General practitioners are at the heart of managing ulcers in the community
You must lance an ulcer to heal it. You must tear down parts of an old building to restore it, and so it is with a sensual life that has no spirit in.
– Rumi1
While it is universally accepted that an ulcer is defined by the full-thickness erosion of an epithelial lining,2 the aetiology and management of different types of ulcers remain distinct, elusive and, at times, misunderstood. Australian Nobel laureate Barry Marshall noted that as peptic ulcers became more common in the 20th century when theories of Freud and other psychoanalysts became popular, the tradition emerged that gastric ulcers were interwoven with the stress or turmoil in one’s life,3 since shown to be incorrect.4 Although the disability from lower limb wounds,5 the shame and fear associated with genital ulceration6 and the pain of corneal ulcers are not synonymous with causation, the emotional and psychological impact may be profound.

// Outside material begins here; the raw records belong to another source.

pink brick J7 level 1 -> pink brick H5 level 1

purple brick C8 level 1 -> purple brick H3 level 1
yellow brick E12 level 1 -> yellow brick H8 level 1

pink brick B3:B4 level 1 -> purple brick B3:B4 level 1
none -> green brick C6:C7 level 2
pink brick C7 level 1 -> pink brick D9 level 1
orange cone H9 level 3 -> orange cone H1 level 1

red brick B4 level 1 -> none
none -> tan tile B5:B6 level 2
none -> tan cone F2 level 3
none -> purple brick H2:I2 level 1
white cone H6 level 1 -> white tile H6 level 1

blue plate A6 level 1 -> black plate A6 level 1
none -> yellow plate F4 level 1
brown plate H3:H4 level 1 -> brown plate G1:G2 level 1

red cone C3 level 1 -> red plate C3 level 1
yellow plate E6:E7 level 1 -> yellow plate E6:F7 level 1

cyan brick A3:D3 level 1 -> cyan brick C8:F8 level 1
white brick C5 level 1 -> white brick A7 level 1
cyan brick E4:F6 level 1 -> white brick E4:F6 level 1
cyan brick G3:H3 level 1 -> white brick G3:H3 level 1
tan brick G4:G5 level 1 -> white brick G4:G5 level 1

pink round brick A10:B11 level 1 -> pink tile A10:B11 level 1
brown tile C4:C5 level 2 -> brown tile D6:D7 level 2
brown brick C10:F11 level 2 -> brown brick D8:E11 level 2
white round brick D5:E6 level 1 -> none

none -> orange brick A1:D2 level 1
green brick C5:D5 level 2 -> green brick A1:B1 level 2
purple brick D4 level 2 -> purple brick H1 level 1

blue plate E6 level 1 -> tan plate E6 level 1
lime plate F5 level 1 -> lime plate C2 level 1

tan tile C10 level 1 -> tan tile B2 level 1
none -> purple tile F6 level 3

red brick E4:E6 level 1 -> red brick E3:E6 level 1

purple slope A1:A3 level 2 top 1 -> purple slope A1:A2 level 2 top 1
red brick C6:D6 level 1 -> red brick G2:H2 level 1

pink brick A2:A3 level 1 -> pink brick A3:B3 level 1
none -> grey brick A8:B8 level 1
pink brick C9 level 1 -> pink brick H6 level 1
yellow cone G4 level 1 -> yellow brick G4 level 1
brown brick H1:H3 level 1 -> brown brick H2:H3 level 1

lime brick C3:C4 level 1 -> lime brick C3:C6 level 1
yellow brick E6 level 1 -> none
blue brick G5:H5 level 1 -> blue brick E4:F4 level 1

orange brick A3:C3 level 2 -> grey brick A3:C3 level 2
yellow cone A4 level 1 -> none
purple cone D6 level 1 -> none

My hospital-based medical training focused on the characterisation and pathophysiology of ulcers that are secondary to venous or arterial disease and, in particular, within the context of diabetes. Despite what seemed to be adequate preparation at the time from my training and experience within the tertiary referral hospitalist context, once commencing general practice training I realised there was much to learn. In the community context, my general practitioner (GP) supervisors, mentors and colleagues revealed their extensive breadth of knowledge and experience to assess and coordinate the management of ulcers across all stages of wound healing. GPs are ideally situated to consider the broad range of disease-driven variations in presentation and progression, especially in less common locations such as the genital region7 or cornea.8
In this month’s issue of Australian Journal of General Practice (AJGP), Sinha and colleagues explore the art and science of selecting wound dressings for acute wounds.9 McMorrow and colleagues discuss detection of peripheral neuropathy to prevent complications of diabetic foot ulcers.10
Mack et al provide a rationale to enable GPs to diagnose different types of corneal ulcers.11 Weerasinghe and Ooi present a case study of a penile ulcer and explore treatment options.12
In addition to these ulcers, which are on the external surface of the body and hence visible to the patient, this edition of AJGP also considers important yet not directly visible ulceration in the upper gastrointestinal tract.13,14
The diagnosis and management of ulcers can be a complex and satisfying conundrum. The diversity of aetiology means exercising the hallmarks of good general practice, which include a sound clinical acumen, patience in history-taking and management over time, coping with uncertainty and, importantly, good networks with allied health professionals. A better understanding of the management of ulceration will facilitate the comprehensive care provided by GPs, who also manage the physical and psychological sequelae of ulceration.